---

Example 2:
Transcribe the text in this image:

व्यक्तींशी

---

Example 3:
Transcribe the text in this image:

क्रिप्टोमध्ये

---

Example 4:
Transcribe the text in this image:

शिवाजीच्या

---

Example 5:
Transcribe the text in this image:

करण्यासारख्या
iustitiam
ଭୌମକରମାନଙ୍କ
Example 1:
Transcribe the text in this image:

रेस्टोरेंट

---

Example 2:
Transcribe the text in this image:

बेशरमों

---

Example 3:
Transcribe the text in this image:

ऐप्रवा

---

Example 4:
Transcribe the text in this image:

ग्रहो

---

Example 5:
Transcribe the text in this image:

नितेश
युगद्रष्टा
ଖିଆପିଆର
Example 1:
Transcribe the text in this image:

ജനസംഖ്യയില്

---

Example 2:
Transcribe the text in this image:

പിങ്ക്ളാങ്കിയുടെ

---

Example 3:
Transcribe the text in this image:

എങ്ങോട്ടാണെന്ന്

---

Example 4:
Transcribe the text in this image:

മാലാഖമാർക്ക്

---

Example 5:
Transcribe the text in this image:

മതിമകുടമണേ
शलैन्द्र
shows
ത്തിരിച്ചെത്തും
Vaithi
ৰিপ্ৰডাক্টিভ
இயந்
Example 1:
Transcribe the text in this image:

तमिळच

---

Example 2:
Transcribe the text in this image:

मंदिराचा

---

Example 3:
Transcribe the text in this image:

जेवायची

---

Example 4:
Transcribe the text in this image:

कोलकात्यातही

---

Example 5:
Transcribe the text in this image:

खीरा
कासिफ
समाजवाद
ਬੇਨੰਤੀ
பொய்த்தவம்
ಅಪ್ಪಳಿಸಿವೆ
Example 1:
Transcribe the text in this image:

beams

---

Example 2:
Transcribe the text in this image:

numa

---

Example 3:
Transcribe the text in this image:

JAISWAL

> Exercise details
Each entry shown above should be copied out exactly.

> Task result
---

Example 2:
Transcribe the text in this image:

व्यक्तींशी

---

Example 3:
Transcribe the text in this image:

क्रिप्टोमध्ये

---

Example 4:
Transcribe the text in this image:

शिवाजीच्या

---

Example 5:
Transcribe the text in this image:

करण्यासारख्या
iustitiam
ଭୌମକରମାନଙ୍କ
Example 1:
Transcribe the text in this image:

रेस्टोरेंट

---

Example 2:
Transcribe the text in this image:

बेशरमों

---

Example 3:
Transcribe the text in this image:

ऐप्रवा

---

Example 4:
Transcribe the text in this image:

ग्रहो

---

Example 5:
Transcribe the text in this image:

नितेश
युगद्रष्टा
ଖିଆପିଆର
Example 1:
Transcribe the text in this image:

ജനസംഖ്യയില്

---

Example 2:
Transcribe the text in this image:

പിങ്ക്ളാങ്കിയുടെ

---

Example 3:
Transcribe the text in this image:

എങ്ങോട്ടാണെന്ന്

---

Example 4:
Transcribe the text in this image:

മാലാഖമാർക്ക്

---

Example 5:
Transcribe the text in this image:

മതിമകുടമണേ
शलैन्द्र
shows
ത്തിരിച്ചെത്തും
Vaithi
ৰিপ্ৰডাক্টিভ
இயந்
Example 1:
Transcribe the text in this image:

तमिळच

---

Example 2:
Transcribe the text in this image:

मंदिराचा

---

Example 3:
Transcribe the text in this image:

जेवायची

---

Example 4:
Transcribe the text in this image:

कोलकात्यातही

---

Example 5:
Transcribe the text in this image:

खीरा
कासिफ
समाजवाद
ਬੇਨੰਤੀ
பொய்த்தவம்
ಅಪ್ಪಳಿಸಿವೆ
Example 1:
Transcribe the text in this image:

beams

---

Example 2:
Transcribe the text in this image:

numa

---

Example 3:
Transcribe the text in this image:

JAISWAL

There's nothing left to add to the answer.